Ajin est un seinen publié dans les années 2010 jusqu’au début des années 2020.
La lecture est très fluide, sans trous de narration, de moments d’intensité extrême ou d’autres éléments pouvant interrompre la lecture. Cette fluidité rend la lecture très agréable, et il est tout à fait possible de ne pas voir passer les heures jusqu’à avoir faim.
Un désavantage est, en revanche, que la délimitation entre les tomes est très faible et que les arcs scénaristiques ne laissent pas de fortes impressions. Il est assez délicat de détailler ce point, car il s’agit principalement de densité de narration et de tension dramatique.
Pour être plus précis, le premier arc, qui s’étend selon moi du début jusqu’au conflit entre le personnage principal (MC) et l’antagoniste (An), a une certaine tension dramatique qui est atténuée par le détachement du MC.
Même si la tension est forte, le fait que le MC présente des réflexions détachées à chaque situation diminue fortement l’implication du lecteur, puisque ce dernier se place naturellement en retrait par rapport aux personnages.

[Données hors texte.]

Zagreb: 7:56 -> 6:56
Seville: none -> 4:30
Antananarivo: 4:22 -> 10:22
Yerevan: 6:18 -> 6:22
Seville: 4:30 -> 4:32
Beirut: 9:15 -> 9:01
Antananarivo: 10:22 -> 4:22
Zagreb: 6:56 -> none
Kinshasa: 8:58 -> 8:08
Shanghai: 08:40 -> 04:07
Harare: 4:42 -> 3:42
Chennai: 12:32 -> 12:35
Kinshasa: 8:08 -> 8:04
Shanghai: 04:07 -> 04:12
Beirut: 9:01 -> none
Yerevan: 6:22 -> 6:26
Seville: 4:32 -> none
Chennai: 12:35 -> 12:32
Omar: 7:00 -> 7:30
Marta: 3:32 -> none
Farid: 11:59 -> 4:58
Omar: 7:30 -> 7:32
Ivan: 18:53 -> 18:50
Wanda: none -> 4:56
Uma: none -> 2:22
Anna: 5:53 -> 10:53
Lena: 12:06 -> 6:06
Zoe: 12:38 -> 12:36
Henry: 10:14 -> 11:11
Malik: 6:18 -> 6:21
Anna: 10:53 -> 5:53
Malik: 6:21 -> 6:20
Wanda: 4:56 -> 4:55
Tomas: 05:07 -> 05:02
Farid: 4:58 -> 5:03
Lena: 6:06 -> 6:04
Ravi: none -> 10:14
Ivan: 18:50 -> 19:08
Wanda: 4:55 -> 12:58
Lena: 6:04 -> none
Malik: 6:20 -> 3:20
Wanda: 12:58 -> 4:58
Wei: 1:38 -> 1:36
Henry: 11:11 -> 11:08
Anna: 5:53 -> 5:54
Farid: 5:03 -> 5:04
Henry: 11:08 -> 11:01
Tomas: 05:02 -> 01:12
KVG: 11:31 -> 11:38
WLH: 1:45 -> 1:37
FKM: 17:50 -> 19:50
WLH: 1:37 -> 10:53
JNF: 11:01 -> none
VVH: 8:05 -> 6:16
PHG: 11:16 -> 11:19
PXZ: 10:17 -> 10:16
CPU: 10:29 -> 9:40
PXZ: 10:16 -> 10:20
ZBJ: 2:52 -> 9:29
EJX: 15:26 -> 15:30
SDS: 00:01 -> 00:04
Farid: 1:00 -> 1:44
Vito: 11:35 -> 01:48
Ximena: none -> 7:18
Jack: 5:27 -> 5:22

Dans les arcs suivants, le MC s’implique un peu plus, mais les situations amènent à moins de tension, ce qui compense et permet de garder finalement une pression relativement constante du début à la fin du récit.
Le développement des personnages
Ce qui me semble être la plus grande spécificité d’Ajin est le traitement des personnages.
En effet, là où l’on parle généralement de développement des personnages, ces derniers ne sont ici pas développés. Ou plutôt, ils sont développés, mais n’évoluent pas.
Ainsi, sur la dizaine de personnages développés, très peu vont changer de comportement ou d’état d’esprit au fil de l’œuvre.
On compte parmi eux le personnage principal, qui accepte d’être un peu sentimental, et un des alliés de Sato qui retourne sa veste.
À l’opposé, que ce soit le scientifique, les deux têtes brûlées, le premier responsable de la chasse aux Ajins ou encore Sato, bien qu’ils changent d’alliés et d’objectifs, aucun ne change réellement de comportement ou de motivation.
Un problème ?
À première vue, on pourrait penser que c’est un problème. Pourtant, c’est en fait assez logique.
Avec le peu de temps qui se passe entre les événements, il est difficile de vraiment changer, d’autant plus que lorsque des humains sont confrontés à un fort impact émotionnel, il est plus que naturel de s’accrocher coûte que coûte à ses premières intentions.
Bien sûr, il serait ennuyeux de faire une narration longue sans que les personnages changent, mais la durée de l’œuvre et le fait que les combats soient les plus grands enjeux permettent à cet élément d’être bien géré dans les 17 tomes.
Plus en détails
Pour rentrer un peu plus dans le détail de la lecture, le manga se base surtout sur des combats sanglants que je trouve bien gérés.
Les dessins sont classes et les chorégraphies m’ont l’air cohérentes. Je n’ai pas non plus remarqué de problèmes dans la représentation des corps, comme on peut en trouver dans d’autres œuvres.
Il n’y a pas, par exemple, de têtes coupées ou de bras cassés à la seule force humaine.
Les phases de réflexion sont aussi bien faites : elles sont imbriquées dans l’action de manière à ce qu’il n’y ait pas de moment où il est nécessaire de totalement mettre son cerveau de côté pour apprécier l’œuvre.
Enfin, les phases de repos/préparation sont également assez bien faites : elles vont à l’essentiel sans être trop intellectuelles, nous laisser nous ennuyer ou donner l’impression d’être inexistantes.
Je trouve également que l’opinion publique est plutôt réaliste : très influencée par les médias mais restant majoritairement modérée.
L’utilisation faite de la science pour expliquer les phénomènes paranormaux est aussi bien faite, puisque l’explication repose vaguement sur de la physique, mais il est clairement dit que tous les scientifiques considèrent que cette explication n’a aucun sens — c’est juste la seule proposée.
De plus, les quelques revirements de situation basés sur cette explication (la téléportation et la destruction de murs) sont bien gérés : relativement prévisibles, mais pas trop, et on ne tombe ni dans les déboires d’Hunter x Hunter, ni dans le “ta gueule, c’est magique”.
Finalement, Ajin est une série agréable à lire et qui possède une bonne narration, mais manque de passages marquants ou d’une singularité qui me permettrait d’en faire une analyse plus poussée qu’un simple cas d’école de “c’est bien fait”.
C’est, selon moi, le seul vrai défaut de cette œuvre, a chacun maintenant de considérer de quel importance est ce défaut a ces yeux.